# Clarrie Hall Dam - Saturday Morning Surface Sesh - 21/042007



## Guest (Apr 18, 2007)

Was wondering if anyone would be interested in a trip to Clarrie Hall Dam on Saturday morning.

Do some surface fishing early before the sun hits the water, and then switch to casting cranks, plastics and maybe a troll for some Bass.

I've never fished the Dam there before am have been keen to do a trip for a long time.

I was thinking of getting down there pretty early, 4:30 maybe so there would still be an hour or more of darkness, fish surface for a couple of hours before looking at other options.

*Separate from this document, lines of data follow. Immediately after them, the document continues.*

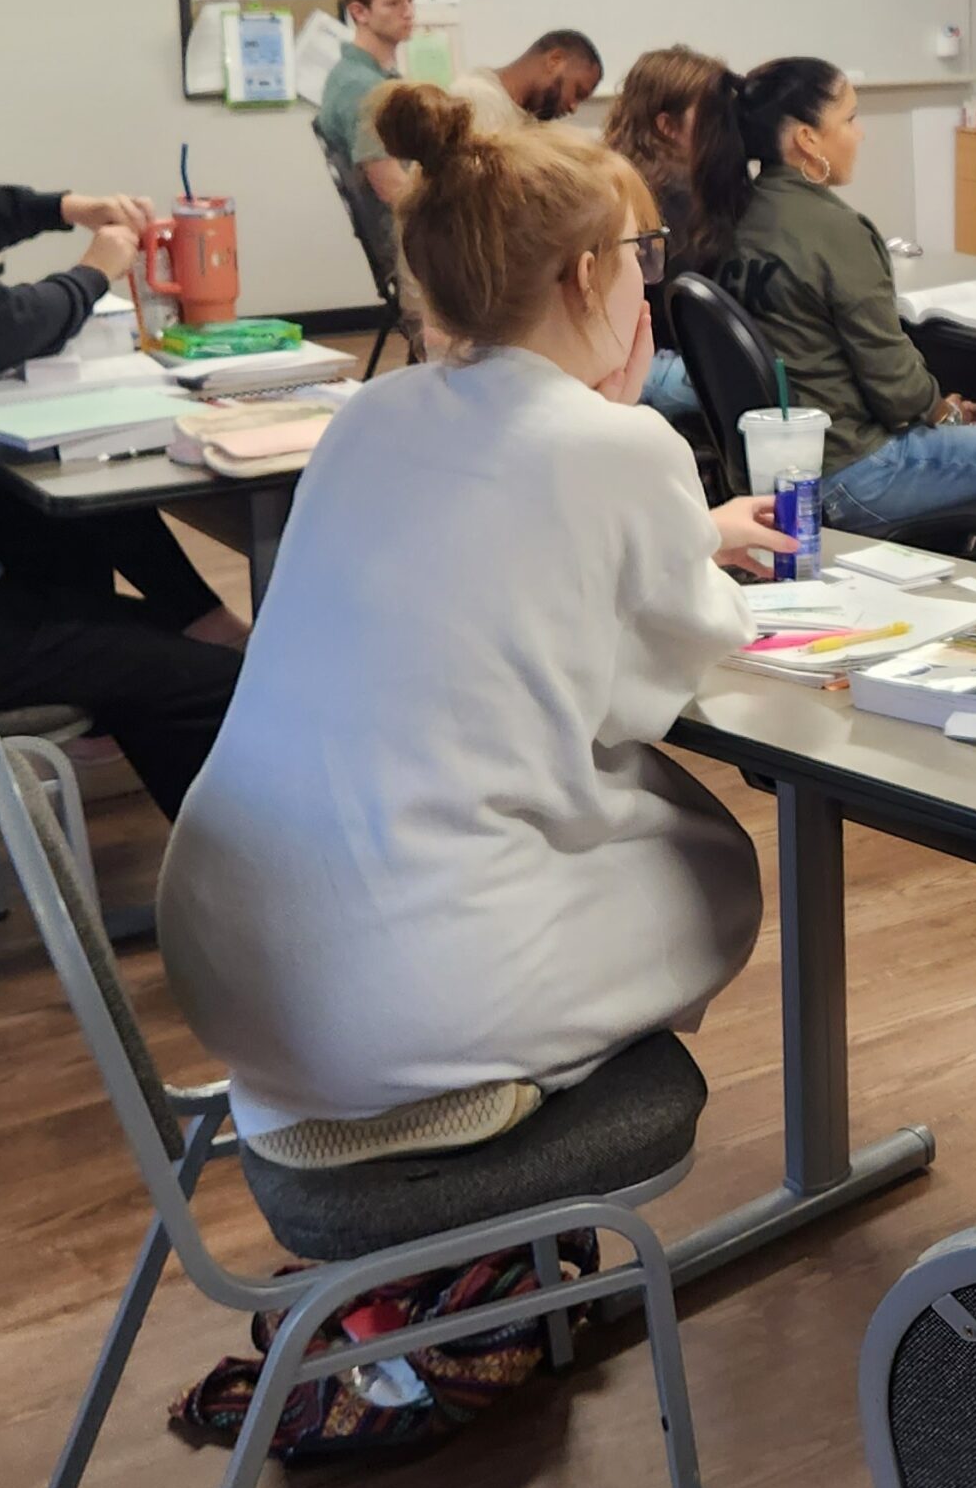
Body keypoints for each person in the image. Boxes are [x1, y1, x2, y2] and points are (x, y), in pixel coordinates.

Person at [158, 82, 785, 1144]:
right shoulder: (612, 443)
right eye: (642, 253)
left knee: (622, 830)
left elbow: (491, 552)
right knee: (714, 872)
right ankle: (501, 1153)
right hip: (400, 998)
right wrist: (640, 454)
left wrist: (680, 521)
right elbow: (666, 670)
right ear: (588, 274)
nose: (649, 281)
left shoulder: (372, 414)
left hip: (234, 957)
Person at [0, 182, 241, 819]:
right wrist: (95, 271)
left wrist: (57, 208)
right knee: (209, 685)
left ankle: (191, 622)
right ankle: (239, 899)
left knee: (45, 487)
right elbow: (1, 327)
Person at [720, 58, 976, 573]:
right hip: (852, 472)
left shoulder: (736, 218)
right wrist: (946, 412)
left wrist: (937, 411)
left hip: (775, 468)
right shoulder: (835, 229)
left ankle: (962, 587)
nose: (860, 134)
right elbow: (896, 391)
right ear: (807, 138)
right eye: (849, 120)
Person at [604, 46, 748, 430]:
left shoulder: (616, 176)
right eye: (713, 118)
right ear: (667, 126)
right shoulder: (670, 202)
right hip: (651, 367)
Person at [314, 0, 418, 208]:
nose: (408, 12)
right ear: (359, 12)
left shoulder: (373, 77)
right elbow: (393, 189)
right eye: (393, 3)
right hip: (402, 233)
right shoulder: (362, 87)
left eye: (410, 0)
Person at [451, 28, 604, 138]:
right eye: (577, 92)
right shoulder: (475, 98)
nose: (573, 108)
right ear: (555, 60)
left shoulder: (532, 117)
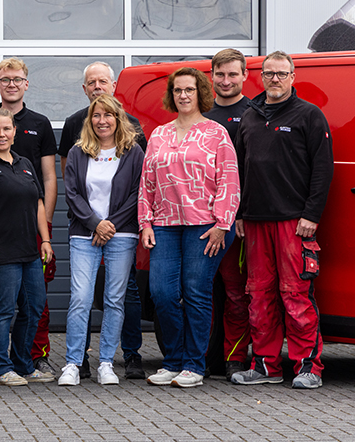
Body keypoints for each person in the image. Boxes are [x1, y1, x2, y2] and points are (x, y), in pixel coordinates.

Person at [231, 51, 334, 390]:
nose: (275, 79)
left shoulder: (309, 115)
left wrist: (311, 215)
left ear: (293, 76)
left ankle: (308, 367)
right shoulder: (249, 117)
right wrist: (241, 214)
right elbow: (240, 171)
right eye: (269, 73)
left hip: (294, 222)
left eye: (282, 73)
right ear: (261, 77)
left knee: (295, 294)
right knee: (258, 295)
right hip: (256, 221)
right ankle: (265, 366)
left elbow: (322, 170)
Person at [138, 67, 240, 388]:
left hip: (205, 227)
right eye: (179, 90)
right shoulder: (159, 134)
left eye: (190, 90)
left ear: (201, 94)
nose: (184, 95)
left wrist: (223, 224)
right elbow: (147, 183)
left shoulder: (216, 133)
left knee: (196, 293)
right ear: (172, 95)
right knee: (162, 294)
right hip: (165, 225)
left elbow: (229, 181)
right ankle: (172, 361)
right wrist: (145, 222)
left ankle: (194, 365)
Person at [0, 57, 59, 381]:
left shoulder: (23, 162)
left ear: (14, 131)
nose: (2, 133)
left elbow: (37, 199)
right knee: (2, 308)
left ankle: (24, 363)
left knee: (33, 307)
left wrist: (45, 237)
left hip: (29, 249)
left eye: (7, 129)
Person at [58, 61, 147, 380]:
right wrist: (95, 223)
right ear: (89, 118)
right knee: (80, 298)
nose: (102, 120)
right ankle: (72, 362)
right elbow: (72, 191)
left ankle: (107, 362)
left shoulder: (133, 151)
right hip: (84, 234)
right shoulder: (80, 151)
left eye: (108, 114)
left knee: (115, 298)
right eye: (97, 115)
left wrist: (110, 225)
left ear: (117, 117)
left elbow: (139, 192)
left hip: (121, 235)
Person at [202, 49, 252, 380]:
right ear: (212, 76)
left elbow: (255, 171)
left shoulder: (255, 113)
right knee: (198, 292)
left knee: (236, 293)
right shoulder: (201, 113)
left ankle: (234, 358)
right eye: (220, 74)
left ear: (245, 75)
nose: (226, 80)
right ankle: (201, 358)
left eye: (232, 74)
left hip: (236, 222)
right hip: (199, 222)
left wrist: (241, 214)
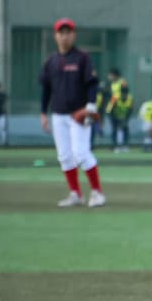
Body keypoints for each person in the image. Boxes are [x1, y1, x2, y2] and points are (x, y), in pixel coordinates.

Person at [39, 18, 107, 207]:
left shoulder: (82, 58)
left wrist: (91, 106)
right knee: (64, 156)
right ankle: (75, 194)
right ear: (56, 36)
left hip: (79, 113)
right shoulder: (51, 61)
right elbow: (46, 89)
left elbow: (92, 84)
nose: (65, 36)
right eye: (61, 32)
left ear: (73, 35)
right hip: (58, 114)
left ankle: (97, 193)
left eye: (68, 32)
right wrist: (43, 113)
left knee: (81, 152)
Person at [107, 76, 135, 152]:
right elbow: (110, 110)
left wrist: (125, 119)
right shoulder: (115, 97)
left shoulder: (130, 98)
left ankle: (125, 145)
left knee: (125, 128)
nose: (124, 96)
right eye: (123, 94)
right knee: (114, 129)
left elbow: (130, 110)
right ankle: (115, 146)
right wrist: (115, 119)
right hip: (113, 115)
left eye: (126, 94)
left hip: (124, 116)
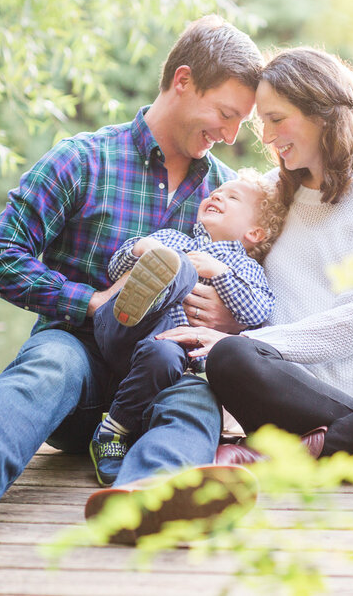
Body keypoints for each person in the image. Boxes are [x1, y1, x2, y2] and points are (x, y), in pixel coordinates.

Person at [0, 16, 265, 544]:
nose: (231, 137)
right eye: (226, 114)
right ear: (183, 81)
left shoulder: (227, 194)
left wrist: (227, 317)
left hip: (165, 372)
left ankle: (147, 499)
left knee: (195, 397)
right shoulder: (82, 160)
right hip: (81, 374)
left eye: (240, 124)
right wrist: (91, 302)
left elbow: (258, 296)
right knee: (49, 365)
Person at [155, 47, 353, 471]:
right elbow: (218, 256)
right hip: (289, 395)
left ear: (324, 113)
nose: (265, 138)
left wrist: (254, 340)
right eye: (262, 122)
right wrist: (233, 325)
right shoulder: (269, 193)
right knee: (230, 359)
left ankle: (320, 449)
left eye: (276, 119)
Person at [89, 169, 284, 486]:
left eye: (232, 197)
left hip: (168, 353)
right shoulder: (172, 239)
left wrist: (220, 273)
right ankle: (153, 295)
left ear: (255, 233)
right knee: (178, 267)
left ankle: (114, 431)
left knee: (165, 356)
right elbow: (116, 267)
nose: (217, 195)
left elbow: (257, 311)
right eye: (217, 191)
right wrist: (141, 249)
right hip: (121, 327)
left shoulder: (244, 268)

Anyone interested in joining me? Ben how bout you mate?


----------



## Dodge (Oct 12, 2005)

Dallas said:


> I was thinking of getting down there pretty early, 4:30 maybe so there would still be an hour or more of darkness, fish surface for a couple of hours before looking at other options.
> 
> Anyone interested in joining me?


Dallas it may be worth ringing the Murwillumbah Tourist Authority as I think CH is gated and you may not get access as early as you hope.

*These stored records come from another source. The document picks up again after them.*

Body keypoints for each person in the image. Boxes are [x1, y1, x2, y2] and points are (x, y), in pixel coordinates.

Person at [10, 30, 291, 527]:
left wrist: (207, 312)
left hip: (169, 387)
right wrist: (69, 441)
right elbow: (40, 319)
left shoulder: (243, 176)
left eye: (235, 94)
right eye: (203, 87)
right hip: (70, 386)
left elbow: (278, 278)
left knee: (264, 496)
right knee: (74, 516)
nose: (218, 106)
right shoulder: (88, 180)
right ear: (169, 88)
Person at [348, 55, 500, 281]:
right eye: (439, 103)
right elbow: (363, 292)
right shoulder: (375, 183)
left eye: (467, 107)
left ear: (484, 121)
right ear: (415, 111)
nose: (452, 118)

Good luck but I have my grandaughter on the coast so am committed to other activities


----------



## Guest (Apr 18, 2007)

Didnt think about the gate issue.

Although, the gate on the spillway end of the dam is fairly close to the water I think?......I reckon a 2 man carry job would be easy enough and get us on the water before opening


----------



## Fishing Man (Oct 4, 2006)

Hey Dallas,

would have come along mate but i have to work :evil:


----------